● Exercise materials
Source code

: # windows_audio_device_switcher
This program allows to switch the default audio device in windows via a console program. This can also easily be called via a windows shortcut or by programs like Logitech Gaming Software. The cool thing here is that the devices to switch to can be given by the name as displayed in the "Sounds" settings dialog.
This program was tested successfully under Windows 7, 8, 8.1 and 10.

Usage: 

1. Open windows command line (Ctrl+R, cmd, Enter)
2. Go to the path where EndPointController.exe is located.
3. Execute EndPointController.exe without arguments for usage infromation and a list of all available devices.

● The task
Count the lines of the data above that contain the word "This", matching case exactly, and reply with only that number.

● Reply to the exercise
2